• WHAT IS NEEDED: Copy every line of the listing below verbatim, leaving out the pictures.
GIVEN INFORMATION below:
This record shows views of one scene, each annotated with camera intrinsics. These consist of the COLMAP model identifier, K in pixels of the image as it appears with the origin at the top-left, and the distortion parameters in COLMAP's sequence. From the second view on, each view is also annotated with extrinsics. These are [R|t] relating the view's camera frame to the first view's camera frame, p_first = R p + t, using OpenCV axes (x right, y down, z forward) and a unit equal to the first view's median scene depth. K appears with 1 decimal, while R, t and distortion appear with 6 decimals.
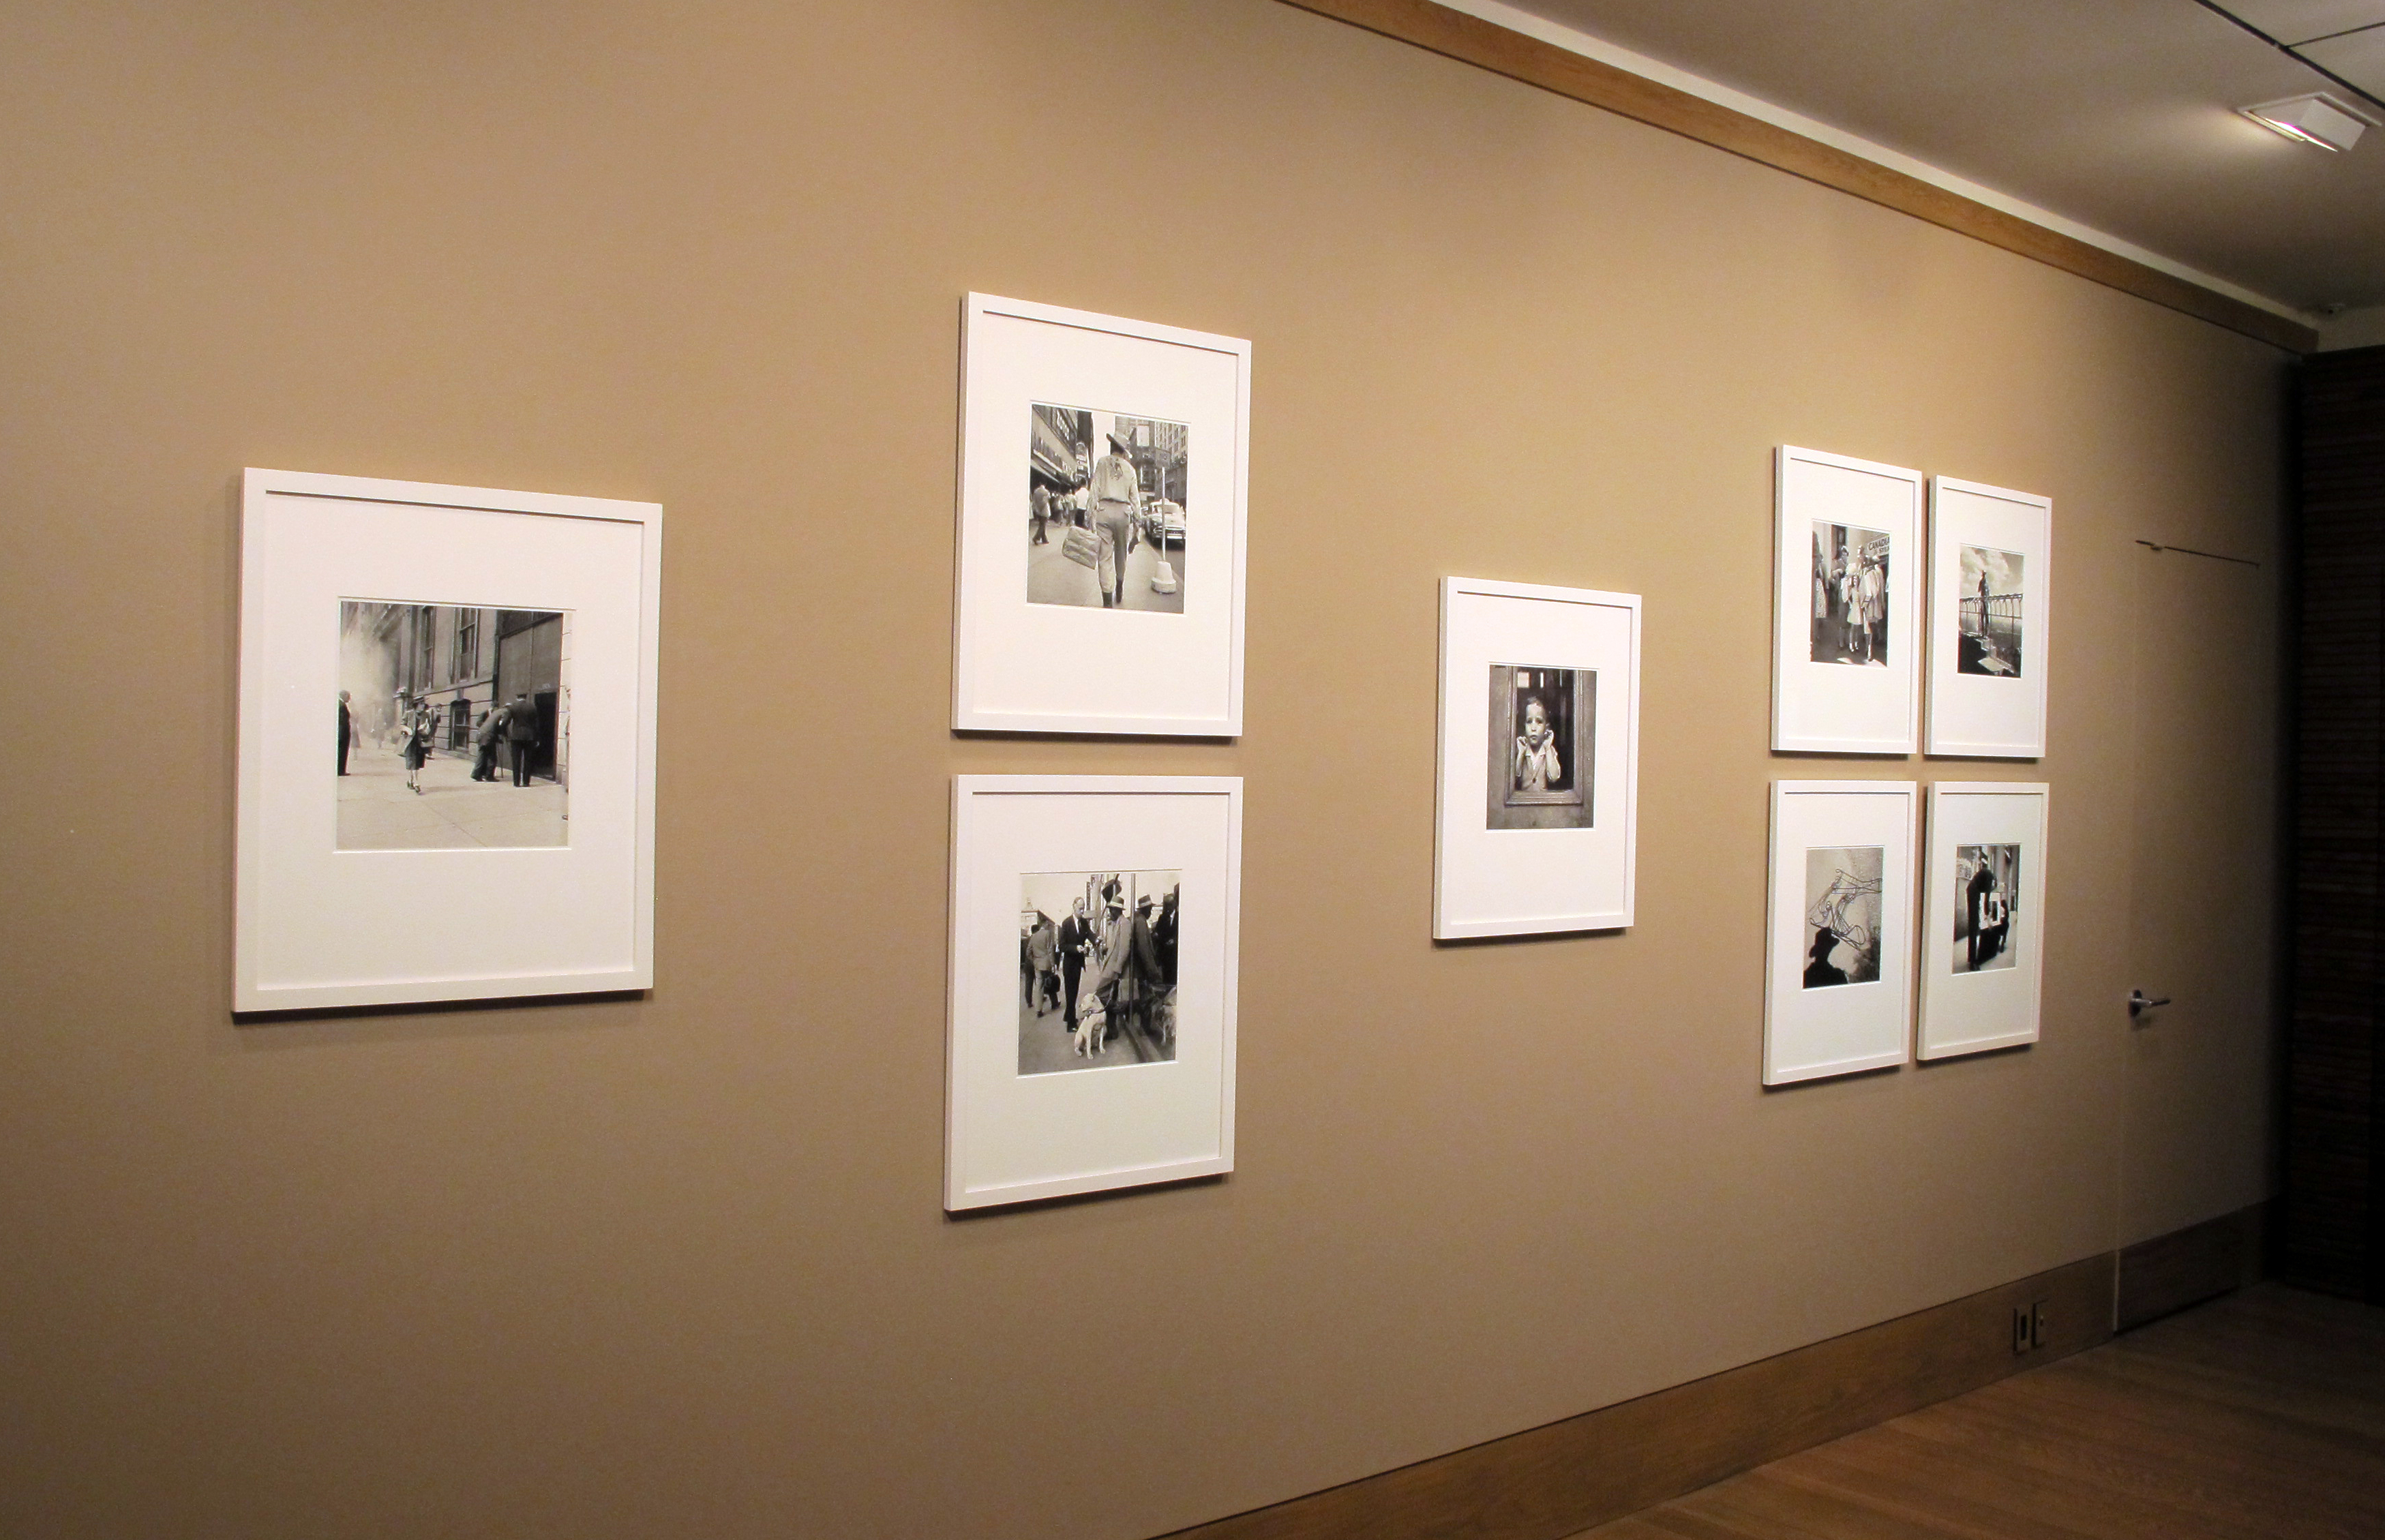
lens RADIAL K [[2198.4, 0, 1109.7], [0, 2198.4, 737.8], [0, 0, 1]] dist [-0.007826, 0.022771]
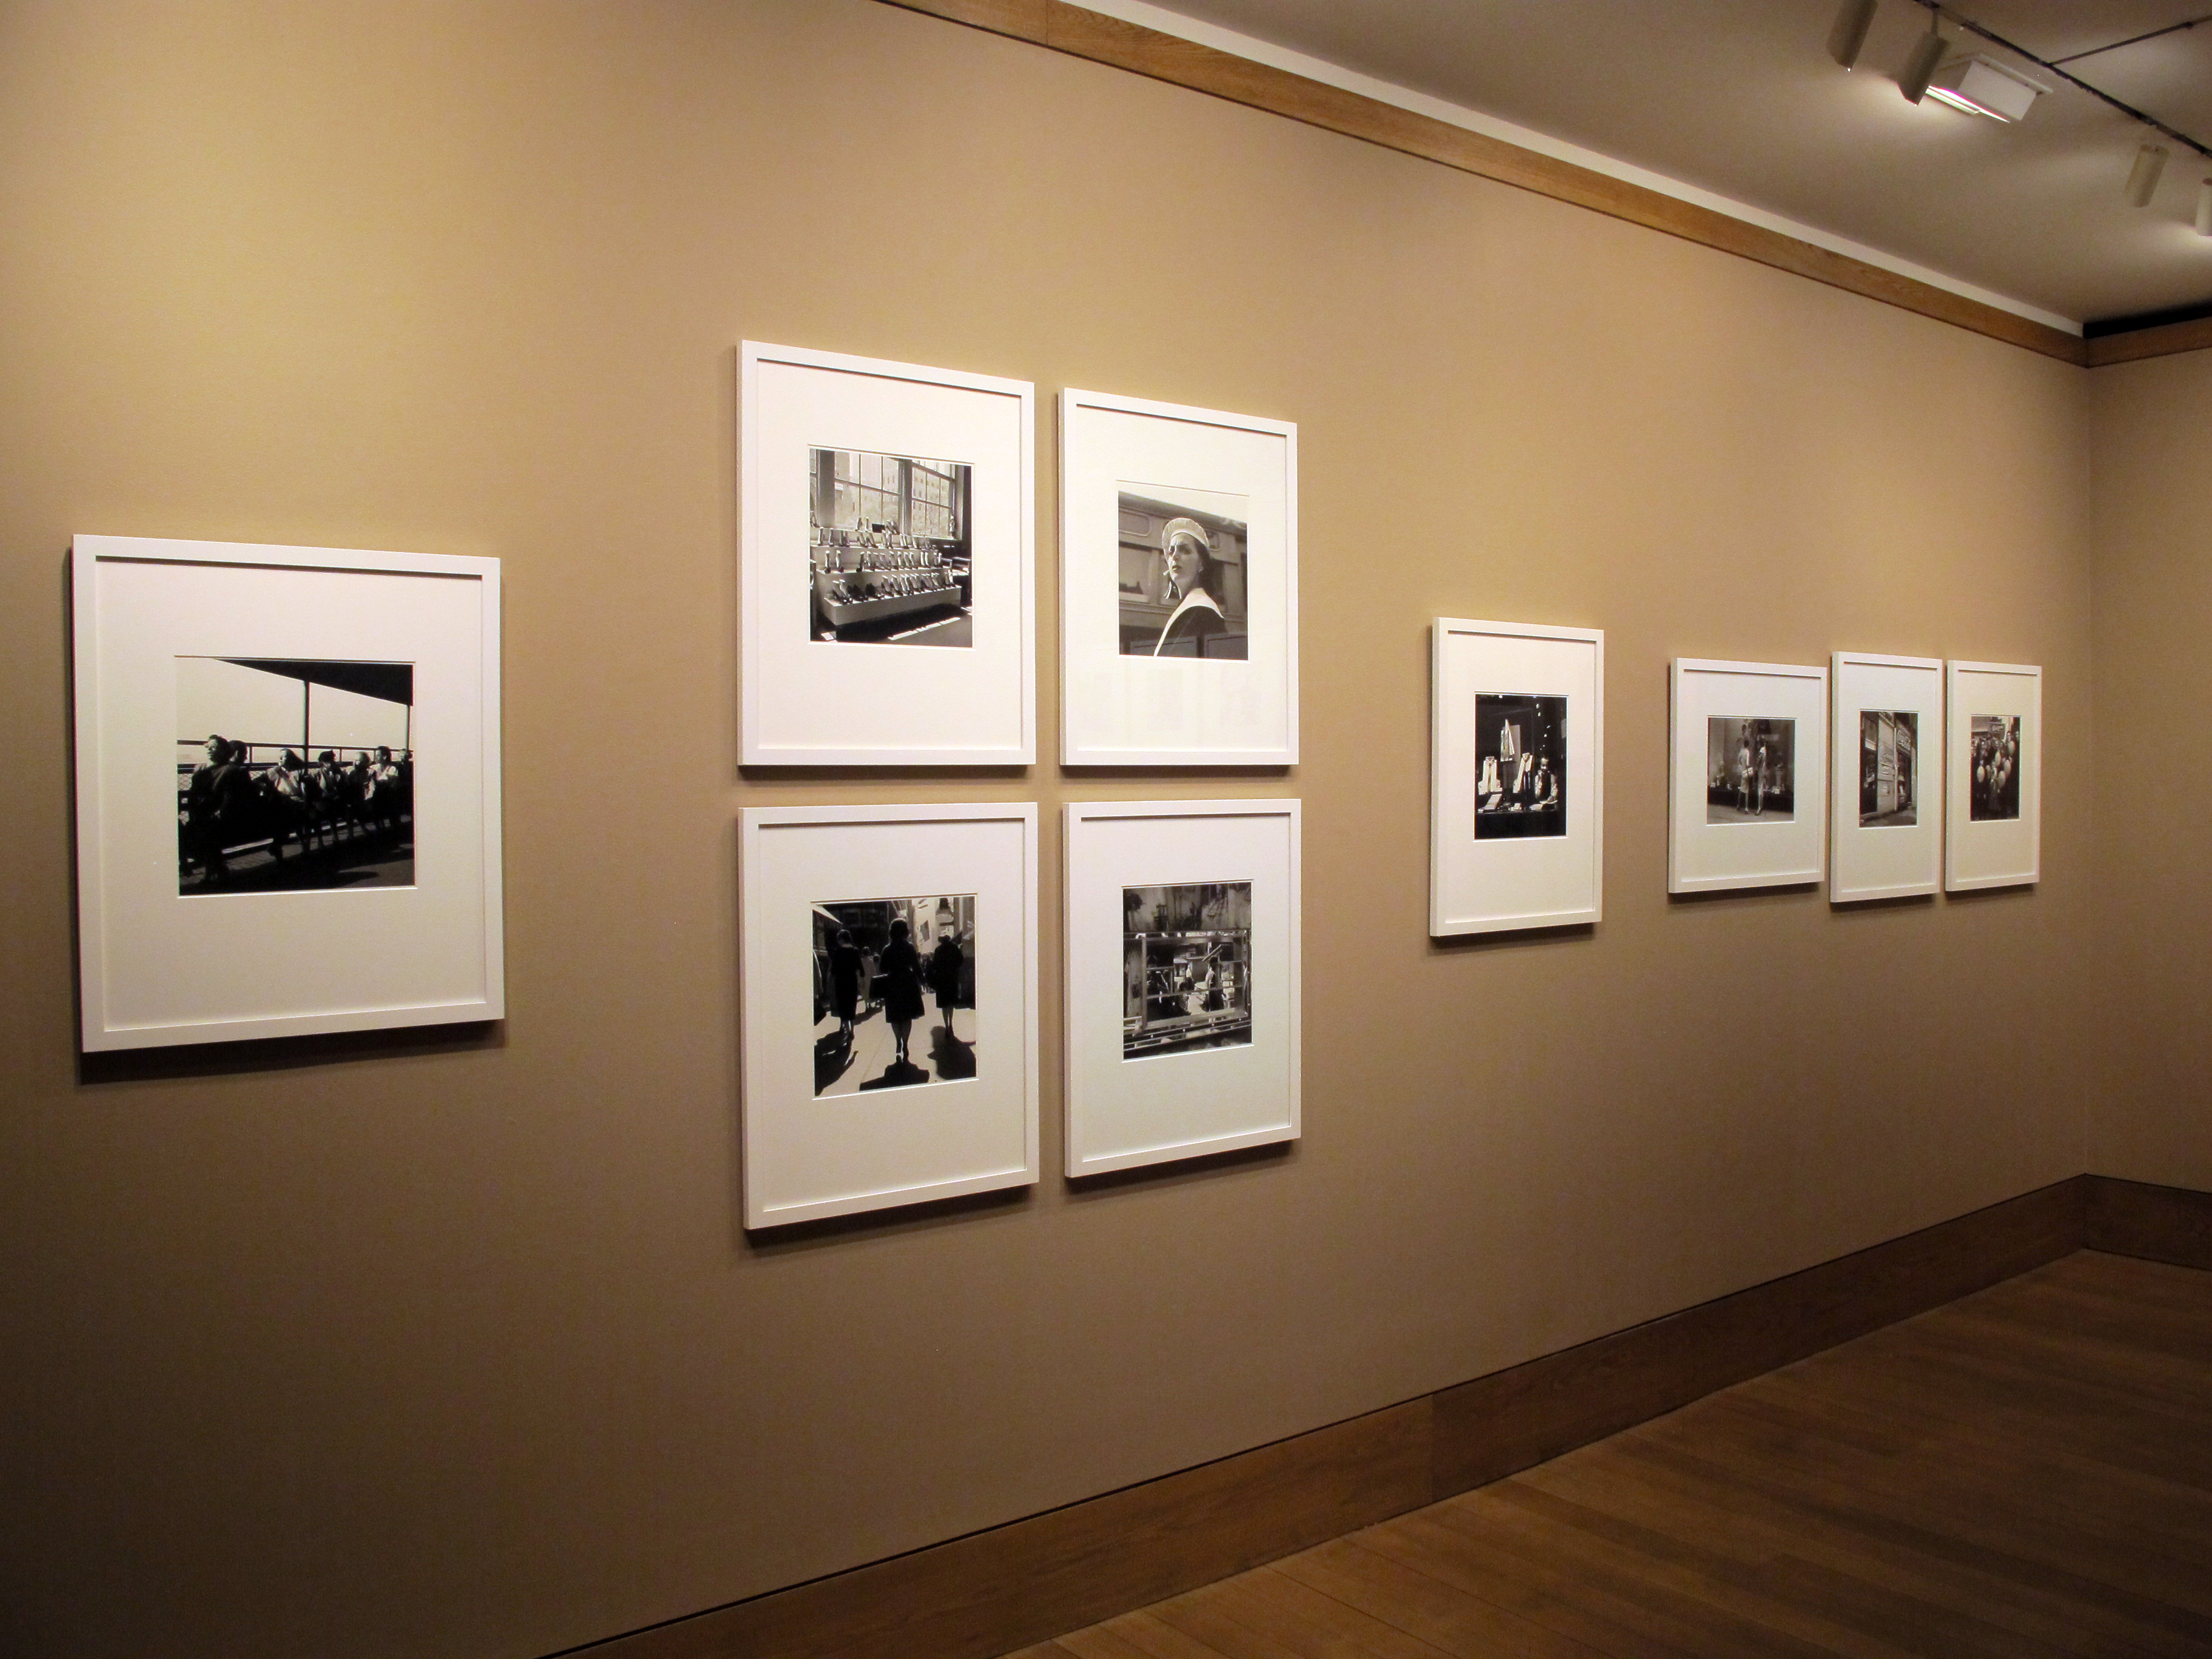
lens RADIAL K [[1889.6, 0, 1106.0], [0, 1889.6, 797.5], [0, 0, 1]] dist [-0.034286, 0.010131]
pose [[0.998829, -0.025833, -0.040896, 0.137963], [0.026434, 0.999549, 0.014222, 0.003210], [0.040510, -0.015287, 0.999062, 0.121583]]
End of GIVEN INFORMATION.
• RESULT FOR THIS EXERCISE:
This record shows views of one scene, each annotated with camera intrinsics. These consist of the COLMAP model identifier, K in pixels of the image as it appears with the origin at the top-left, and the distortion parameters in COLMAP's sequence. From the second view on, each view is also annotated with extrinsics. These are [R|t] relating the view's camera frame to the first view's camera frame, p_first = R p + t, using OpenCV axes (x right, y down, z forward) and a unit equal to the first view's median scene depth. K appears with 1 decimal, while R, t and distortion appear with 6 decimals.
lens RADIAL K [[2198.4, 0, 1109.7], [0, 2198.4, 737.8], [0, 0, 1]] dist [-0.007826, 0.022771]
lens RADIAL K [[1889.6, 0, 1106.0], [0, 1889.6, 797.5], [0, 0, 1]] dist [-0.034286, 0.010131]
pose [[0.998829, -0.025833, -0.040896, 0.137963], [0.026434, 0.999549, 0.014222, 0.003210], [0.040510, -0.015287, 0.999062, 0.121583]]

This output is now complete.